Here the job is to transcribe the data verbatim while leaving each picture out.

### [Data segment]
╔══
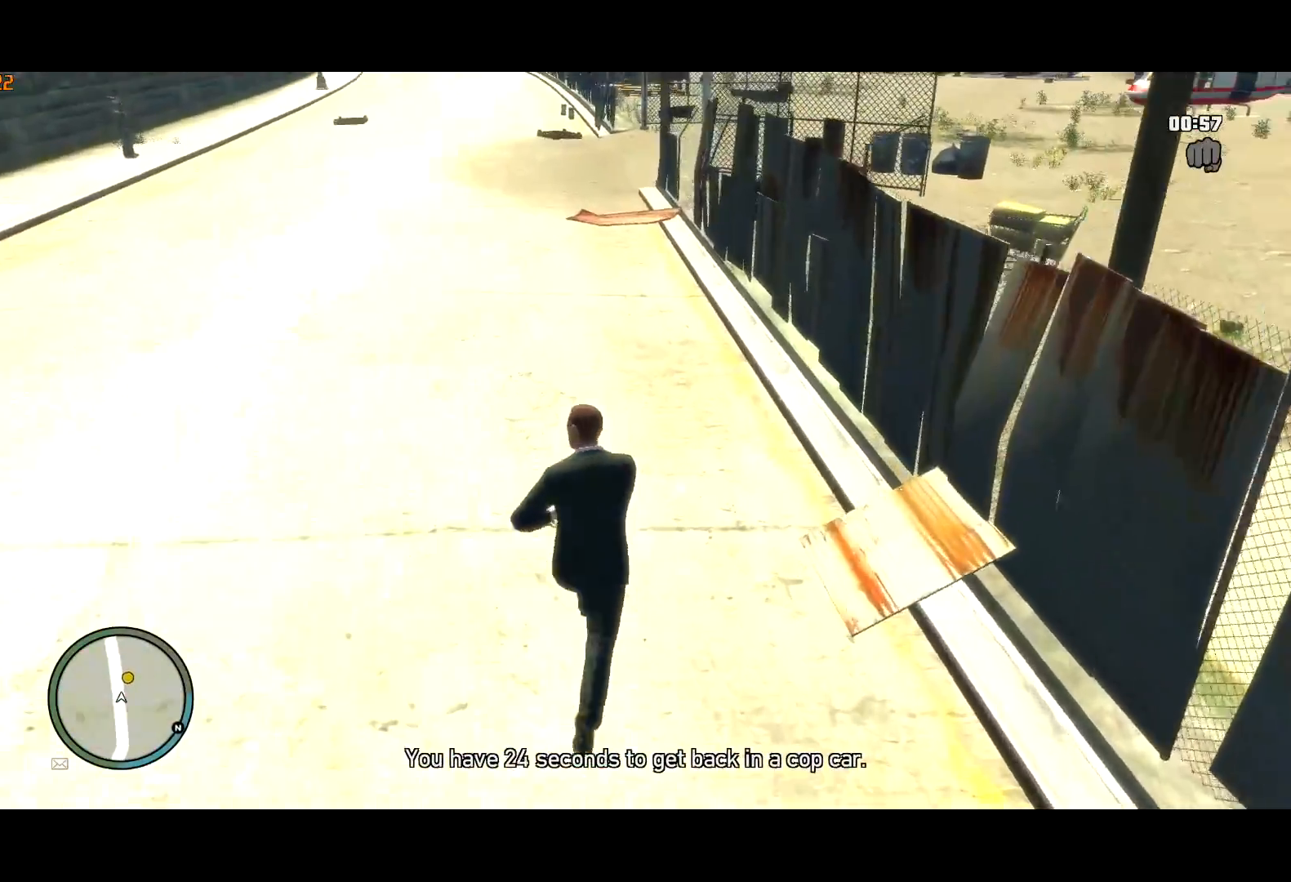
{"keys": ["shift", "w"], "mouse": [], "events": []}
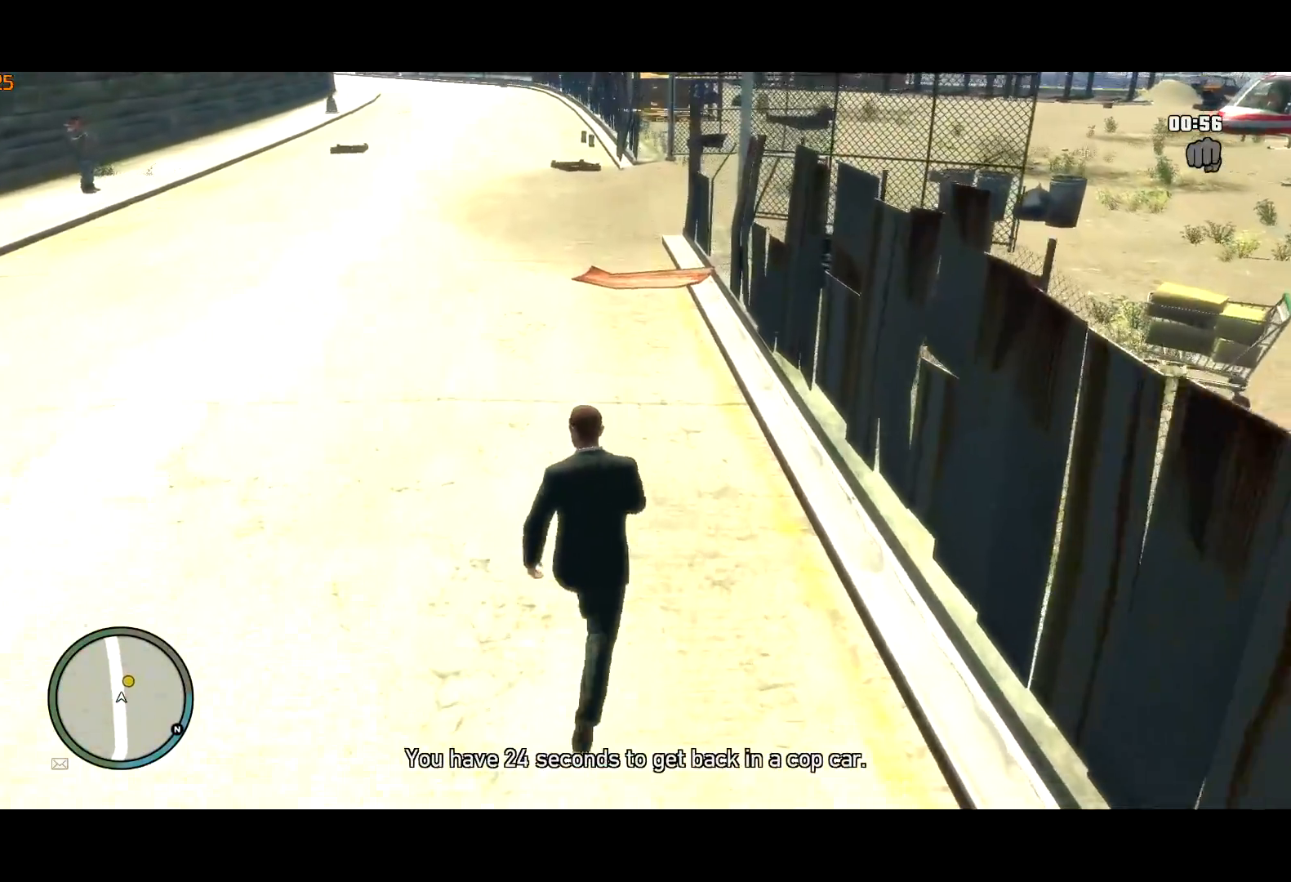
{"keys": ["shift", "w"], "mouse": [], "events": []}
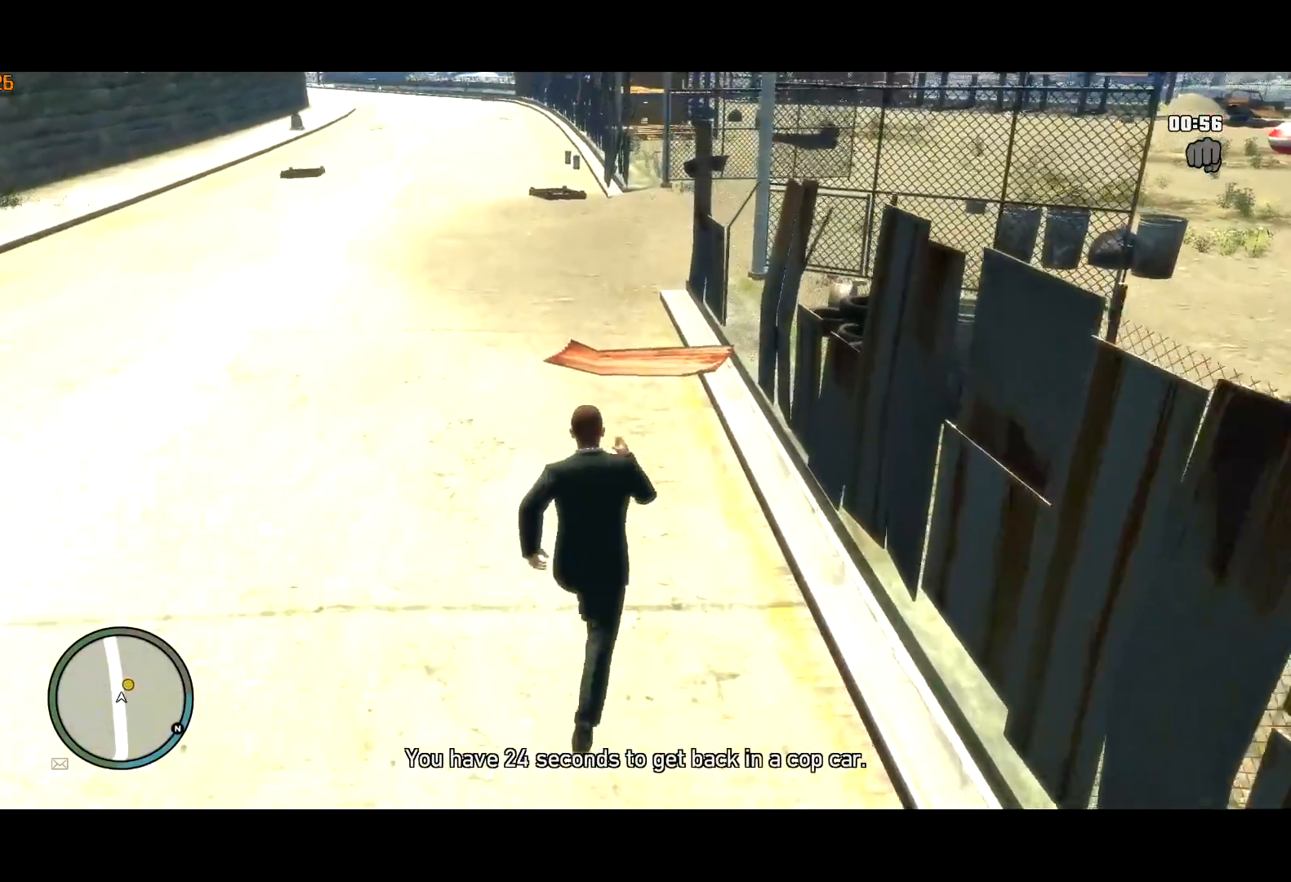
{"keys": ["shift", "w"], "mouse": [], "events": []}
╚══
### [Answer space]
{"keys": ["shift", "w"], "mouse": [], "events": []}
{"keys": ["shift", "w"], "mouse": [], "events": []}
{"keys": ["shift", "w"], "mouse": [], "events": []}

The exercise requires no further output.